Tuesday, May 15, 2012

Christianity, Politics, and King Josiah's Reform

In ancient Israel, King Josiah initiated his famous religious reform as the collapse of Assyria assured freedom for Judah. Around this time, in 622 B.C.E., the temple law book was found. The finding of the law book gave direction to the King's reform. C. Hassell Bullock observes that the "early years of religious reform were marked by renewed hope for Judah, and the discovery of the scroll of the law in 622/21 reinforced and abetted the renewal."(1) This reform did a lot of good for Judah, but, as John Bright observes, it "produced no profound change in the national character."(2)

The prophet Jeremiah accepted his prophetic call the same year the temple law book was found. It is not clear what exactly Jeremiah thought about the reform, but the best explanation I have found is from Bright. He concludes that, though he did not participate in the reform, Jeremiah was in favor of it. However, Jeremiah did not formulate his opinion concerning the spiritual state of Israel merely on the fact that an official reform initiated by the king was taking place. Indeed, that would never satisfy Jeremiah. He would only be satisfied by “a sincere and heartfelt repentance, an inner change in the national character, a wholesale turning on the part of the people to loyal obedience to Yahweh—and this the reform did not produce.”(3)

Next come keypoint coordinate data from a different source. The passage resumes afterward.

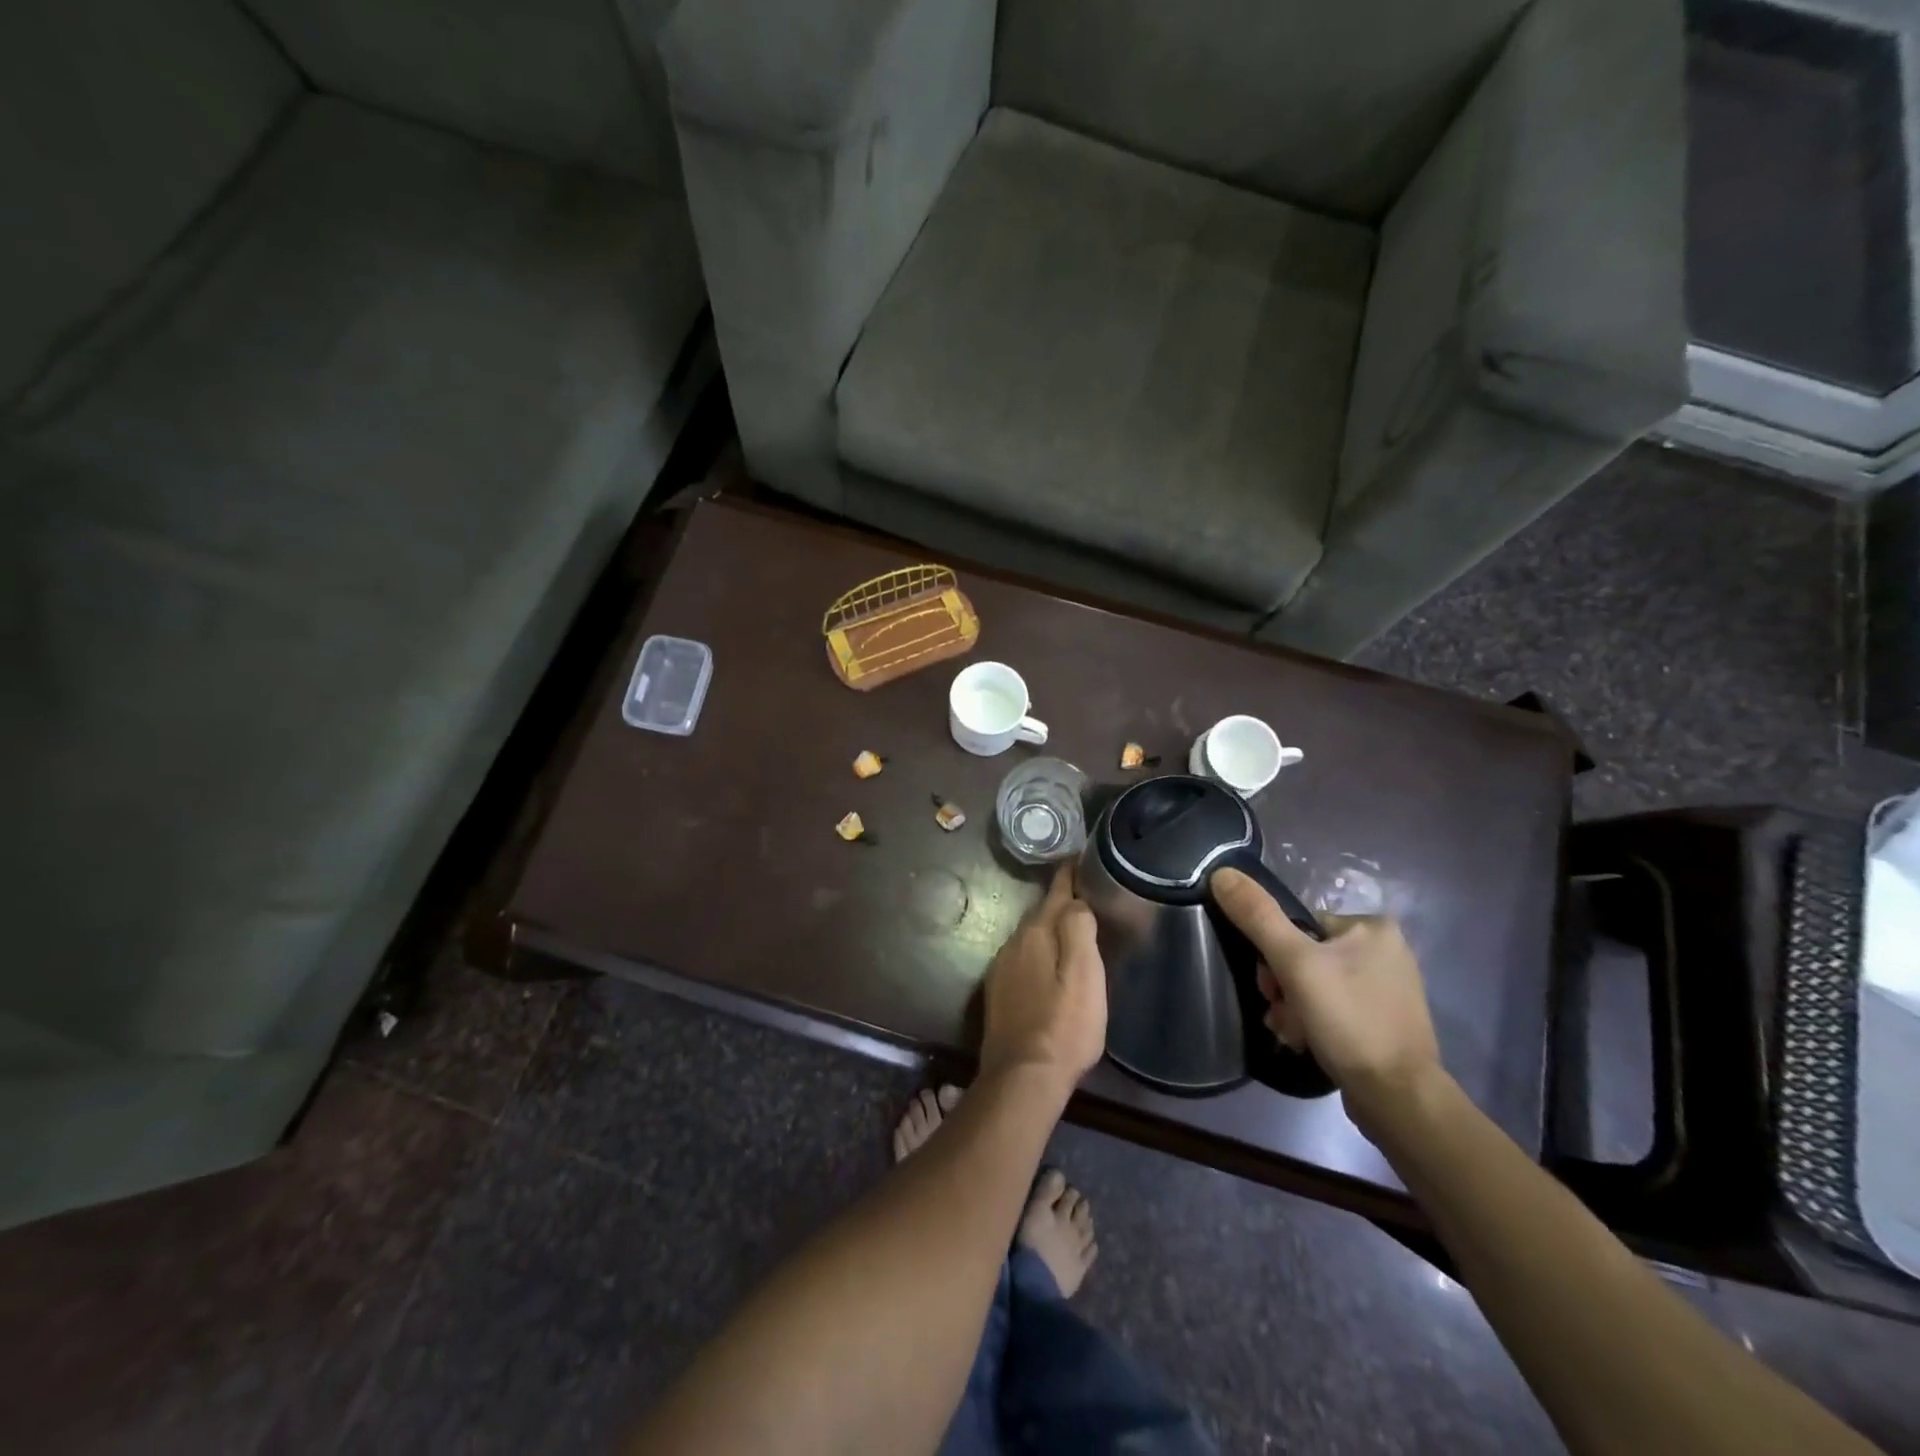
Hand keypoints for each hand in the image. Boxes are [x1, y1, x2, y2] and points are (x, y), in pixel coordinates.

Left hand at [979, 863, 1107, 1090]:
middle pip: (1041, 915)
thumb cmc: (1064, 1024)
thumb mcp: (1084, 974)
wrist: (1023, 1076)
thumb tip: (1075, 901)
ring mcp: (1002, 969)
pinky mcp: (998, 994)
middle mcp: (1012, 944)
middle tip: (1086, 898)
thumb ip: (1078, 929)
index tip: (1080, 858)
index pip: (1055, 893)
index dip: (1069, 875)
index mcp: (1035, 934)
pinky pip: (1023, 960)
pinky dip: (1039, 955)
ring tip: (1072, 931)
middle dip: (1060, 904)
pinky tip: (1050, 968)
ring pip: (1030, 938)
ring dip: (1049, 932)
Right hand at [1209, 868, 1440, 1125]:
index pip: (1301, 924)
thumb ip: (1257, 916)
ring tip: (1293, 1033)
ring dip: (1293, 1008)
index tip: (1271, 984)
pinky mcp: (1385, 1022)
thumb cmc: (1349, 1020)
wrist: (1398, 1099)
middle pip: (1305, 956)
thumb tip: (1221, 873)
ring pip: (1316, 985)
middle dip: (1283, 986)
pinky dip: (1314, 1023)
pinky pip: (1334, 1009)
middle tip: (1281, 1012)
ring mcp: (1388, 990)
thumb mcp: (1295, 962)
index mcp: (1374, 927)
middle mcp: (1386, 951)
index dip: (1274, 953)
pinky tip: (1307, 1042)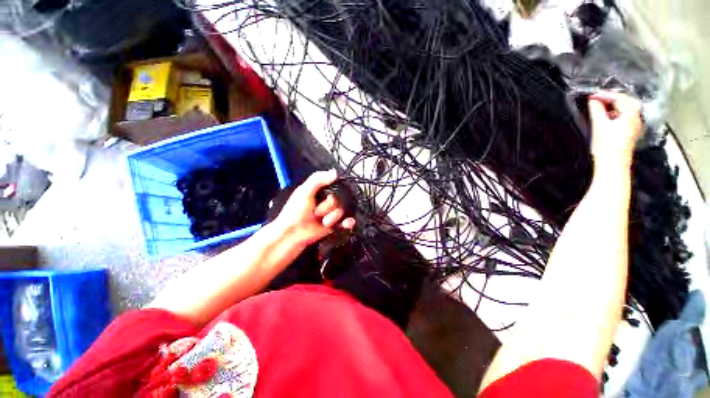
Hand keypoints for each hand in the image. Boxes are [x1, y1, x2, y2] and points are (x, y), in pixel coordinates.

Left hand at [273, 170, 355, 248]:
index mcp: (319, 191)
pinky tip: (346, 223)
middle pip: (340, 199)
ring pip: (342, 211)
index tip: (327, 195)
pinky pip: (346, 222)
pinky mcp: (334, 224)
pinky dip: (348, 222)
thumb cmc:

King Josiah's reform was a good thing, but the people of Israel needed more than a legislative reform. They had sin written on their hearts (Jer. 17:1). No law of man could change that. The reform they needed could only be initiated by God. They needed Him to heal their incurable wound (30:17) and create in them new hearts with His law written inside (31:33).

So many Christians today want King Josiah's reform more than the reform of which the prophets spoke.
Our nation needs more than legislature imposing Christian moral values on all people. Our nation needs more than a law that says homosexuals cannot get married. Our nation needs more than a monument of the Ten Commandments in every school in the country.

The people in our nation need a thorough reform of the soul. They need God to change them from the inside out. They need the gospel. They need the love of Christ to be expressed to them in the deepest way.


Christians today are too busy fighting for moral laws, getting offended by what people do and say, and kicking & screaming every time people make a move away from Christianity.


Why do people move away from Christianity?
Intolerance? Narrow-mindedness? Hypocrisy? Rejection? A lack of love?
Surely none of them would leave because of an exposure to too much love!

Even if Christians could claim power over our nation and establish moral laws that line up with Christianity, would it even be a good idea?
Can you give me a situation in church history when it was a good idea?
How about Calvin's Geneva? Under Calvin, the city council decided that Servetus deserved to die for denying the doctrine of the trinity.
How about Zwingli? He and the city council sentenced thousands upon thousands of Anabaptists to death by drowning simply because they believed that infant baptism isn't biblical.
How about the Roman Catholic Church? Need I say more about it?
Maybe power isn't what Christianity should be fighting for.
Instead of asking how we can help put Christianity in power, maybe we should ask how we can love people.
We need to change this nation from the inside out, not from the outside in with laws establishing our Christian values.
In our country, we should look like Jesus dying on the cross to transform lives.
We should not look like a bunch of angry citizens fighting to "re-establish" a "Christian nation".

The Greek word used for ministry is διακονίᾳ (diakonia) and it means “waiting a table.” It also carries the meaning, “‘discharge of service’ in genuine love”—service being “all significant activity for the edification of the community."(4)
Christ is the bread of life (Jn. 6:35) and the Word of God (1:1). Ministry is the act of serving the Word of God to the world. We are to be waiters and waitresses serving the bread of life to our tables—our communities. How do we do that? LOVE  
The world will know we are Christians by our love! (John 13:35)

Notes:
(1) C. Hassell Bullock, An Introduction to the Old Testament Prophetic Books (Chicago: Moody Press, 1986), 192. 
(2) John Bright, Jeremiah (Garden City: Doubleday, 1965), XXVII
(3) Ibid., XCIV.
(4) Herman W. Beyer, “διακονία,” in Vol. 2 of TDNT, ed. Gerhard Kittel (Grand Rapids: Eerdmans Pub Co, 1964), 87–88.